(Saved entries)

● ● ● ●

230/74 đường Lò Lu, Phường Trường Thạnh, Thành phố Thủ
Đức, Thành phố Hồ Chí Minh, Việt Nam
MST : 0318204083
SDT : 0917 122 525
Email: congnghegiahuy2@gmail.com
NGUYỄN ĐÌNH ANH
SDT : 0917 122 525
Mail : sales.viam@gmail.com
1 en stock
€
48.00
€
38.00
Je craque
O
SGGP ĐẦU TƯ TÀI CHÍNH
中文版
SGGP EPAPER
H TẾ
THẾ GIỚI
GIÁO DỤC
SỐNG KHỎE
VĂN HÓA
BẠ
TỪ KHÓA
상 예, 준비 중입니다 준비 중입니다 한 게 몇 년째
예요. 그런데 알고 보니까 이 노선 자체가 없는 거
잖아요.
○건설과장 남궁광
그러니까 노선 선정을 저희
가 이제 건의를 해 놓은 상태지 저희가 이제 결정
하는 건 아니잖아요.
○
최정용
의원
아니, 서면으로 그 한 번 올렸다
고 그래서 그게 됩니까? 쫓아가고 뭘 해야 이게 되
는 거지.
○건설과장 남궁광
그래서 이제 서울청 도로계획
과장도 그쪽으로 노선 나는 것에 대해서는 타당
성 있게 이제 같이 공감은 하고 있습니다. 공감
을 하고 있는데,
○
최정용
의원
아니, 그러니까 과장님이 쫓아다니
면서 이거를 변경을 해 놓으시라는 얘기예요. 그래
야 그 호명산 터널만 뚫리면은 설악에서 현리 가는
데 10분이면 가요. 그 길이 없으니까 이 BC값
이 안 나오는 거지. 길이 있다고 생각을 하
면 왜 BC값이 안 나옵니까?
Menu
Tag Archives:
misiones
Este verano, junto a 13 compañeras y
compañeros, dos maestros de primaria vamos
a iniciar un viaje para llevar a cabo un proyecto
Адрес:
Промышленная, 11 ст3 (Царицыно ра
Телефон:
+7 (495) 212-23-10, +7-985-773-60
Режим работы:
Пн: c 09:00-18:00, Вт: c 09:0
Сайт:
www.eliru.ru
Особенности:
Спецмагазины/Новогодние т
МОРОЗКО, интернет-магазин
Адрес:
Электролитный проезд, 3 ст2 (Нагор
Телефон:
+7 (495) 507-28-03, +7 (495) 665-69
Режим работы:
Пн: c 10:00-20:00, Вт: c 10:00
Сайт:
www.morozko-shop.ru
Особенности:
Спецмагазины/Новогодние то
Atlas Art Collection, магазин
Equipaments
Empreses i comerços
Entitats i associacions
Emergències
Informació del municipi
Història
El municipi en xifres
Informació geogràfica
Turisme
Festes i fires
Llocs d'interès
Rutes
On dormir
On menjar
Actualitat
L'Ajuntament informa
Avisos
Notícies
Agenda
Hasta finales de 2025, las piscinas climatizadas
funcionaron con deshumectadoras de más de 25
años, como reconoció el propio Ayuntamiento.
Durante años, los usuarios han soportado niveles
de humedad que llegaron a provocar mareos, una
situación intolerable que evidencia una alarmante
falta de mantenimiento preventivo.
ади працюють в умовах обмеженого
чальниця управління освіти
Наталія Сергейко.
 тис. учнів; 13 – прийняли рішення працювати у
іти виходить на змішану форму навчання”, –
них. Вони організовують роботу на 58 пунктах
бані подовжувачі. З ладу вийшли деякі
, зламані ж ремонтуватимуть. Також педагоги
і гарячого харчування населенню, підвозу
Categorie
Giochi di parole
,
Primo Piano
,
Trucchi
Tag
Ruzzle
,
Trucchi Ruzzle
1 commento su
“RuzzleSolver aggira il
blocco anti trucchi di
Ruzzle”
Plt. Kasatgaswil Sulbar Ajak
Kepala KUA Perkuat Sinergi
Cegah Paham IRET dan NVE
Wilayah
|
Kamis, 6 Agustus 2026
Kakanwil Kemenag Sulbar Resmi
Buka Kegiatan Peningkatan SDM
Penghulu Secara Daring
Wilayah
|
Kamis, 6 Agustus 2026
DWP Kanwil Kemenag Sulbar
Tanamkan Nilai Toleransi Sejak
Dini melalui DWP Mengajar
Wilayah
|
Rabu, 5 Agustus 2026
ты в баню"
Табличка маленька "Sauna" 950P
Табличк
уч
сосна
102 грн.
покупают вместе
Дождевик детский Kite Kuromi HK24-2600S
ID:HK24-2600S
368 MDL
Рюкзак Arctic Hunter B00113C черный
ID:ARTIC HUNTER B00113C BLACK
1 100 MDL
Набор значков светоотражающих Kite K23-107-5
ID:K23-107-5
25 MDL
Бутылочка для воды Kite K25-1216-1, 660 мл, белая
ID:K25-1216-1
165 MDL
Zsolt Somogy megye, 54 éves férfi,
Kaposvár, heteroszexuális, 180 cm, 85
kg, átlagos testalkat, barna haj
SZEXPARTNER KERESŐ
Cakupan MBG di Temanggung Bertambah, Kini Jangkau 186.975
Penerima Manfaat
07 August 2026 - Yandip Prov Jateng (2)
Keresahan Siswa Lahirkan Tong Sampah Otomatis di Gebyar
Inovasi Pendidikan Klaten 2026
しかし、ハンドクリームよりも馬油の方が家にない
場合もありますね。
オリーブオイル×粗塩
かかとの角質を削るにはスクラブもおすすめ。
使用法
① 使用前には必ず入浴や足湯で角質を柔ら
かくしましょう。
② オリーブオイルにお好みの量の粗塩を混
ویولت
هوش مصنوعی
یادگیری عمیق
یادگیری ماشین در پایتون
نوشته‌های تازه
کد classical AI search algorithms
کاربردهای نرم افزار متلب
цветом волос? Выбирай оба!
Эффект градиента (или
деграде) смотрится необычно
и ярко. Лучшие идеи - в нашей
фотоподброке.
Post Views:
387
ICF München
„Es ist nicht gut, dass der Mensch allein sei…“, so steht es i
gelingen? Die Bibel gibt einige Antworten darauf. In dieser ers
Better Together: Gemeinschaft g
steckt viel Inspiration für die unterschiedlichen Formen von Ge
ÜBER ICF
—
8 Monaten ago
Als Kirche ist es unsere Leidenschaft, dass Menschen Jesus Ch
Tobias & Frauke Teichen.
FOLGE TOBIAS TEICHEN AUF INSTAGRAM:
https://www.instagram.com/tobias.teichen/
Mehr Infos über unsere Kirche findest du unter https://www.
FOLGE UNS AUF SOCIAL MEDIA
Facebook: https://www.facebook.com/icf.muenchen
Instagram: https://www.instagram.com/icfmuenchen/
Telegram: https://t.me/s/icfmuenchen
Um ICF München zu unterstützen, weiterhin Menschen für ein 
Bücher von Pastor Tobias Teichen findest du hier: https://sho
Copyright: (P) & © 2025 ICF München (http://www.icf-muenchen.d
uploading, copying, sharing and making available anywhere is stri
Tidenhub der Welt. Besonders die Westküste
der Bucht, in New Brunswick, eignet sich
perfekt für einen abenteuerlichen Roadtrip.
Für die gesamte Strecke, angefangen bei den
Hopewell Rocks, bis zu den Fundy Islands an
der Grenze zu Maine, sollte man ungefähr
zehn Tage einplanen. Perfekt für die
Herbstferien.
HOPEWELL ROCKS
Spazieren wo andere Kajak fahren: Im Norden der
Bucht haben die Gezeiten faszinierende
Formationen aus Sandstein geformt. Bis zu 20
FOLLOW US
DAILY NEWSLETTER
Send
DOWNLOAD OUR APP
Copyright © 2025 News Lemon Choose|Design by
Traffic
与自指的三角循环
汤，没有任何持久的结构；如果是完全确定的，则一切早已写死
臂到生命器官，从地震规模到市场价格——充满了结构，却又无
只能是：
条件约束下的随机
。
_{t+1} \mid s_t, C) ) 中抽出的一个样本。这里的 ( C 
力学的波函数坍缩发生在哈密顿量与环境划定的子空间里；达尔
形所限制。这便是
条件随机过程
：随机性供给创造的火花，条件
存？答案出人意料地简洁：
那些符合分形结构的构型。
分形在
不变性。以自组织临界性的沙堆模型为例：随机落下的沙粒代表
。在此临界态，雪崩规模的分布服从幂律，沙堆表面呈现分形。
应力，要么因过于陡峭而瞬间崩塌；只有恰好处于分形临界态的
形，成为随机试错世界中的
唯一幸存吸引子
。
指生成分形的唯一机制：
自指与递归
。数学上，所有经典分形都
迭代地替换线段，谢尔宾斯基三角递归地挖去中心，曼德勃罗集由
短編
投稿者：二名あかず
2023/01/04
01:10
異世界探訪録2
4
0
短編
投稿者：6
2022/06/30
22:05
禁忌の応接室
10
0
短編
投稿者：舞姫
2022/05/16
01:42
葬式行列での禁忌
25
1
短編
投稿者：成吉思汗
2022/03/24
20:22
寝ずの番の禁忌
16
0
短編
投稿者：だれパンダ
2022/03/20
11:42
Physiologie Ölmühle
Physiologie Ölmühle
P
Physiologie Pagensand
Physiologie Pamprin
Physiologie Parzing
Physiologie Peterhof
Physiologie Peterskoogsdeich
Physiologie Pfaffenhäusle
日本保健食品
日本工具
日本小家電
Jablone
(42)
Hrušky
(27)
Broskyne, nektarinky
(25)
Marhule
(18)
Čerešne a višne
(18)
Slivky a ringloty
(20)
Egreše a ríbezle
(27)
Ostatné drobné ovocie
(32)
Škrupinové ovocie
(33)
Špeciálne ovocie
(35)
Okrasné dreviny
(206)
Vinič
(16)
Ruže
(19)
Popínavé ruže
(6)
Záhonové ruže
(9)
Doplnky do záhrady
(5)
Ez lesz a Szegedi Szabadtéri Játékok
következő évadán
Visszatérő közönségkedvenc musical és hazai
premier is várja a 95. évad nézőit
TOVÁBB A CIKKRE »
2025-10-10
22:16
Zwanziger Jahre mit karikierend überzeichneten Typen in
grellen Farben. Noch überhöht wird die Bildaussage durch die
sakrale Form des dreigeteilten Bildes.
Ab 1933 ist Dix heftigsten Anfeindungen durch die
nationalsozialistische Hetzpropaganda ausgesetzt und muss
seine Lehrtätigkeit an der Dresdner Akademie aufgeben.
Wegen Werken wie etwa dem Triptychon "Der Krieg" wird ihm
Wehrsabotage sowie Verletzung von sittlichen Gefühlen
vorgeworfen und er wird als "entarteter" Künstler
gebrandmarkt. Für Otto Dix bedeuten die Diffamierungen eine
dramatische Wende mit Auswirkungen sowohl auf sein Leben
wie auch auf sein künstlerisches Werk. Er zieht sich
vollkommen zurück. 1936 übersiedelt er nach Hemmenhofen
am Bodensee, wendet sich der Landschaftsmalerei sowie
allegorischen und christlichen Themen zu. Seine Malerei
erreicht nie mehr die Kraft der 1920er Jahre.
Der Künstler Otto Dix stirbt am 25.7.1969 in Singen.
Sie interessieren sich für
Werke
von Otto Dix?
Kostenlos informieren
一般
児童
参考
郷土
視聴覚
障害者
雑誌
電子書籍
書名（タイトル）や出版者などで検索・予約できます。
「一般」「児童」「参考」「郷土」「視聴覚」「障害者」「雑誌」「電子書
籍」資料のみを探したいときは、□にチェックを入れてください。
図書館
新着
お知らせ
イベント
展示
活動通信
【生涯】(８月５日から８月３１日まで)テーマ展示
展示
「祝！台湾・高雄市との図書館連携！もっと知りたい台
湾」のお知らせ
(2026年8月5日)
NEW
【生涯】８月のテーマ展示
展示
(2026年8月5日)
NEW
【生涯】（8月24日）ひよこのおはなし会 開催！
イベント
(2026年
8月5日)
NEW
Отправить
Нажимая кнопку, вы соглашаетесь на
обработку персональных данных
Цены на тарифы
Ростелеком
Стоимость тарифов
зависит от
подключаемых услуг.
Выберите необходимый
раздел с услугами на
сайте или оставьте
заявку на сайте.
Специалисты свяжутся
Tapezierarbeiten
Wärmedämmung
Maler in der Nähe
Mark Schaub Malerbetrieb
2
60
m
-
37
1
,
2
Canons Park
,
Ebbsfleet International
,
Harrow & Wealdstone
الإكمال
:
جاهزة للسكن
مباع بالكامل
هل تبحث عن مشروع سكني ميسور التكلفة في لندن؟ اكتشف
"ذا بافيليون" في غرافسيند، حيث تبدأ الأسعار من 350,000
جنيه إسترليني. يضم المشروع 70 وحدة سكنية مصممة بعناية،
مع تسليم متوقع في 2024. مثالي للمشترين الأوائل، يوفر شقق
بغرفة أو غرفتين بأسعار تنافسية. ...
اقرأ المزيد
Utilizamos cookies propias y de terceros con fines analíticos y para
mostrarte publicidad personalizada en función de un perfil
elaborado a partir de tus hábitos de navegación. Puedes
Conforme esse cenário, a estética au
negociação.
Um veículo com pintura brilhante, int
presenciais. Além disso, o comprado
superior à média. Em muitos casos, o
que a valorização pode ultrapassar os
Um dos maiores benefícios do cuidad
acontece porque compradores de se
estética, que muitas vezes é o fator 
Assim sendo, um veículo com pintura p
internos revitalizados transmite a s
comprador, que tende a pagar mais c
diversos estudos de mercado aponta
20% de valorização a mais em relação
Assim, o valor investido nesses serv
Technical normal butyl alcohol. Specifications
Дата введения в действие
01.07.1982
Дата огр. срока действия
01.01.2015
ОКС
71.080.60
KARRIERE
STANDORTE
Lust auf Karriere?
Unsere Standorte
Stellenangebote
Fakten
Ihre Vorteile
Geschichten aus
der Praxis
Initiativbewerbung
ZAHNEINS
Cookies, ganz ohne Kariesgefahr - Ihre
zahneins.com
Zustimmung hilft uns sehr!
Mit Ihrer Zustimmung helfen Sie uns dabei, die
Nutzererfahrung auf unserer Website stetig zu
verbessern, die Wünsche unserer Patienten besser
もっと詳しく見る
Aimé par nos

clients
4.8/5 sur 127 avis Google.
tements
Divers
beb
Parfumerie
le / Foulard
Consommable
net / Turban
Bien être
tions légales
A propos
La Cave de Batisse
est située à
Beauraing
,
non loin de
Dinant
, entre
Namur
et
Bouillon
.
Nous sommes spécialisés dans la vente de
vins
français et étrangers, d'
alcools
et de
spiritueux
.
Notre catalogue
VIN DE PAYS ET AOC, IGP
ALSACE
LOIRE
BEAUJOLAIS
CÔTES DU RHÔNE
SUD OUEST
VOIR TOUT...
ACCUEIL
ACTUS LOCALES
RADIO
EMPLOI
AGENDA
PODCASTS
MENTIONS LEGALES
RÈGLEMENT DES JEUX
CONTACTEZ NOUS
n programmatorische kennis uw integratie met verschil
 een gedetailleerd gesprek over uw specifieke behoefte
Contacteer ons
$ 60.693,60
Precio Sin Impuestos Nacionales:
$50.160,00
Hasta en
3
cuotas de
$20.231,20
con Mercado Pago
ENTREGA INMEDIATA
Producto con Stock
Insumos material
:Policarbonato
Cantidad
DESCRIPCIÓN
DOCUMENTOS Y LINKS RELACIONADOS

● ● ● ●

* WHAT THIS TASK INVOLVES
Which lines above contain "Copyright"? Show each of them.

* FINISHED TASK
Copyright: (P) & © 2025 ICF München (http://www.icf-muenchen.d
Copyright © 2025 News Lemon Choose|Design by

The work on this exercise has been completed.